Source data
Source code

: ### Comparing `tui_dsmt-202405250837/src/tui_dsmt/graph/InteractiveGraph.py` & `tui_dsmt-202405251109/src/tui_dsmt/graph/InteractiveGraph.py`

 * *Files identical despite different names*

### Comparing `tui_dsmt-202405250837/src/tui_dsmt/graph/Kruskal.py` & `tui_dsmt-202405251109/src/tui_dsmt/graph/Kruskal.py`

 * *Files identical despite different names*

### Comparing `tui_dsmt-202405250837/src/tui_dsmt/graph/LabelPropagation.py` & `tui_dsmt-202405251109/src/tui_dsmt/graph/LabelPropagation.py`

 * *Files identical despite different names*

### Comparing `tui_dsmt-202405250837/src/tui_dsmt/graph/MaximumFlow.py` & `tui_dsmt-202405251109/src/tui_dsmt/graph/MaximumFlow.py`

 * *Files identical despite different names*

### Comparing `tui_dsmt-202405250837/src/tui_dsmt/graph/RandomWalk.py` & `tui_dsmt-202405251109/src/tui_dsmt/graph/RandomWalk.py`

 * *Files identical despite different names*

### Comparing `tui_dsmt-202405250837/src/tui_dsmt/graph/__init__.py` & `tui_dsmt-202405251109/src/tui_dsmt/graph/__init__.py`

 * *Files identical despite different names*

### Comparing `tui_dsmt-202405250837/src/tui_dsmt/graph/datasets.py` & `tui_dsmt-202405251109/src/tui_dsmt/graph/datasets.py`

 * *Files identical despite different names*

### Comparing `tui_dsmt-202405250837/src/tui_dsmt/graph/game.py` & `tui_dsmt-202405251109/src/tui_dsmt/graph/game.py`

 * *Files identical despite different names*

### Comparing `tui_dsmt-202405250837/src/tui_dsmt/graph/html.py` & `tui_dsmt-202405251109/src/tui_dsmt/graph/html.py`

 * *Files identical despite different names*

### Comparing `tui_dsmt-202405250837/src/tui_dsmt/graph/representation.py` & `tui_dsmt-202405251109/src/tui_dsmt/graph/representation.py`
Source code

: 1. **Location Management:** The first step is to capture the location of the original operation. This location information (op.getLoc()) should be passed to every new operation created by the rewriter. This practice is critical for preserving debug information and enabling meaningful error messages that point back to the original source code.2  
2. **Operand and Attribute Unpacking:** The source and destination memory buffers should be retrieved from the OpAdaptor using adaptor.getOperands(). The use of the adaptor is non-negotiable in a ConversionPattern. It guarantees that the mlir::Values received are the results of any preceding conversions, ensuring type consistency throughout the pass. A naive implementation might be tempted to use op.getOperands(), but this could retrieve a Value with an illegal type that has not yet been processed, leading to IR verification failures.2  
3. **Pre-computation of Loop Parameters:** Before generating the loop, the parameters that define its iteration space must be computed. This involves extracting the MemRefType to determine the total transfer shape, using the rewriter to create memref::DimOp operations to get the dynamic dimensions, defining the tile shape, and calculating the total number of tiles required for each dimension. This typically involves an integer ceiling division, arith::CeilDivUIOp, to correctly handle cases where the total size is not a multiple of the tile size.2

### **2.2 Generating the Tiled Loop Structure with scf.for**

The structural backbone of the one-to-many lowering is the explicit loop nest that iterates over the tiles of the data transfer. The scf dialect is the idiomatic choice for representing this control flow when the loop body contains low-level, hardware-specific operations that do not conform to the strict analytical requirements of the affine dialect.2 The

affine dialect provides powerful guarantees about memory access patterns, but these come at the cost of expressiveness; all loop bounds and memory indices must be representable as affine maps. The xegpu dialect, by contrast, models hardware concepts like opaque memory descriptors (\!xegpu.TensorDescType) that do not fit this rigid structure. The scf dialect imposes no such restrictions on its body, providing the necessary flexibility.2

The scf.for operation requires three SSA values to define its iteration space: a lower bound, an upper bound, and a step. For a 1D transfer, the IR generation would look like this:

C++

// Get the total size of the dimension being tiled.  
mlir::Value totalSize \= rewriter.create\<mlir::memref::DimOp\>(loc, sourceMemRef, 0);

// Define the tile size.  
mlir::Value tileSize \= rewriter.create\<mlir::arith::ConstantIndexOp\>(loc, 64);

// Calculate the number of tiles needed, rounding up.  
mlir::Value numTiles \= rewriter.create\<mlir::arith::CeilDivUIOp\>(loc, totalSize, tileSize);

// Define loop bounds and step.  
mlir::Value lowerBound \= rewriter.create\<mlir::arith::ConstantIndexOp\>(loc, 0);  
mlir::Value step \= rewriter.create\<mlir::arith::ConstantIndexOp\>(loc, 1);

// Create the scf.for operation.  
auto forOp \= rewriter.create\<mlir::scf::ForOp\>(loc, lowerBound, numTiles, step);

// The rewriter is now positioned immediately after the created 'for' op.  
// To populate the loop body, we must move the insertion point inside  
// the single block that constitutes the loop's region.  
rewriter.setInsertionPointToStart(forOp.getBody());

§ **HOW TO COMPLETE THIS TASK**
Extract every line in the entries above that contains the string "lowerBound".

§ **SOLUTION FOR THIS PROBLEM**
mlir::Value lowerBound \= rewriter.create\<mlir::arith::ConstantIndexOp\>(loc, 0);  
auto forOp \= rewriter.create\<mlir::scf::ForOp\>(loc, lowerBound, numTiles, step);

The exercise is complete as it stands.